• **Permintaan**:
Ambil bagian dari teks tentang teori kontrol yang dimulai dengan "Menurut Reckless konsep" dan berlanjut sampai "dikaji ulang statusnya.". Salin bagian itu kata demi kata tanpa perubahan.

== Kutipan Teks ==

Menurut Reckless konsep diri ini adalah sarana pengendalian yang paling efektif. Oleh karena itu orang yang konsep dirinya tidak terbentuk biasanya orang ini akan bermasalah. Konsep diri “saya ini kan mahasiswa” apa yang kemudian terjadi? Karena konsep dirinya mahasiswa ya tugas nya belajar, maka kalau sampai ada yang tidur itu konsep diri sebagai mahasiswa ya tidak terbentuk. Harus dikaji ulang statusnya.

Teori kontrol ini lebih bersifat psikologis.
Kemudian teori kontrol yang bersifat sosiologis dikemukakan oleh Travis Hirschi (1969). Hirschi mengatakan bahwa Kejahatan itu normal dan hanya dapat dicegah dengan mencegah munculnya kesempatan guna melakukannya. Filosofinya itu, bagaimana untuk cara mencegahnya? Ya kesempatan untuk melakukannya yang dihilangkan. Bagaimana cara menghilangkan kesempatannya? Maka efektifkan lingkungan, buat orang terikat pada lingkungannya. Maka teori dari Hirschi kemudian dikenal dengan “sosial warms theory” (teori ikatan sosial). Jadi kalau orang terikat dalam kehidupan sosial maka cendrrung untuk tidak melakukan penyimpangan.

===
== Data ==

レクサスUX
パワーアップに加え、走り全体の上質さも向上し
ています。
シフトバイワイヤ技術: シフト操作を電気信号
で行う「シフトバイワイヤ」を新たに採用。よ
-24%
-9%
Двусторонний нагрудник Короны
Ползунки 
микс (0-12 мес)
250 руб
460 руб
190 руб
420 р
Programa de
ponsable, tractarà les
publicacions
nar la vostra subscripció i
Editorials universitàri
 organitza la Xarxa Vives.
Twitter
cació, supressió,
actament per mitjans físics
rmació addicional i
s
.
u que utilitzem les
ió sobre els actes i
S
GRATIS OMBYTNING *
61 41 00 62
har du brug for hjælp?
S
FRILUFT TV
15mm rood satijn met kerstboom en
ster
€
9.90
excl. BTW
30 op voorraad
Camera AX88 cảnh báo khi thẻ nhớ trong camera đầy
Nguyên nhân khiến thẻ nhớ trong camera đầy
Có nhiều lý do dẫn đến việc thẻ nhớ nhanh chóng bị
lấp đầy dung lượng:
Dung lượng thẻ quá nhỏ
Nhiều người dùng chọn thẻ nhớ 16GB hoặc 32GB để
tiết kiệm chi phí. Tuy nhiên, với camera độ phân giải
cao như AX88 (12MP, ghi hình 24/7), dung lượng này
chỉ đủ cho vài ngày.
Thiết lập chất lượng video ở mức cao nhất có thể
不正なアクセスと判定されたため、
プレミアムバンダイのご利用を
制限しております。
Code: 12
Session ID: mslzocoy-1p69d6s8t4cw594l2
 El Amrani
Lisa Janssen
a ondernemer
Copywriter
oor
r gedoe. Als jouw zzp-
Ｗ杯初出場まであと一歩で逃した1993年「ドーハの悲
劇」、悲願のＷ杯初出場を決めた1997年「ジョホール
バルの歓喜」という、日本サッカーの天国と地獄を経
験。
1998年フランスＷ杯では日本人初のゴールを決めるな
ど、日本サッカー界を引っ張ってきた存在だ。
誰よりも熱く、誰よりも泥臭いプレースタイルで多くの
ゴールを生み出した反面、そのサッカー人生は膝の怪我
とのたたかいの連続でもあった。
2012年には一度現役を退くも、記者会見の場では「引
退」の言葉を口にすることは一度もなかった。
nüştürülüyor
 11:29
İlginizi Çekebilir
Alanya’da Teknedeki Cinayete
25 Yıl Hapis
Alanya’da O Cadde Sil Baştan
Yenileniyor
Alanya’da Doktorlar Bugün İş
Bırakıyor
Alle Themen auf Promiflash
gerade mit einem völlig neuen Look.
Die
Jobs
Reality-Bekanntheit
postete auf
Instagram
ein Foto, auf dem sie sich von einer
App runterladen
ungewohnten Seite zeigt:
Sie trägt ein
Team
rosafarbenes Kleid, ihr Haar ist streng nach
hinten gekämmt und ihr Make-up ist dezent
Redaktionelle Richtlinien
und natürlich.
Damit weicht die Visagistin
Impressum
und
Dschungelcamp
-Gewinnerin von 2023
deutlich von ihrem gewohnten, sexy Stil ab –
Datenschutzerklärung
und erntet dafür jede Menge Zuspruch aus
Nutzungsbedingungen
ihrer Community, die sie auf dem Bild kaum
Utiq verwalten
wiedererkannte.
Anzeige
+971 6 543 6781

===

• **Jawaban yang Diharapkan**:
Menurut Reckless konsep diri ini adalah sarana pengendalian yang paling efektif. Oleh karena itu orang yang konsep dirinya tidak terbentuk biasanya orang ini akan bermasalah. Konsep diri “saya ini kan mahasiswa” apa yang kemudian terjadi? Karena konsep dirinya mahasiswa ya tugas nya belajar, maka kalau sampai ada yang tidur itu konsep diri sebagai mahasiswa ya tidak terbentuk. Harus dikaji ulang statusnya.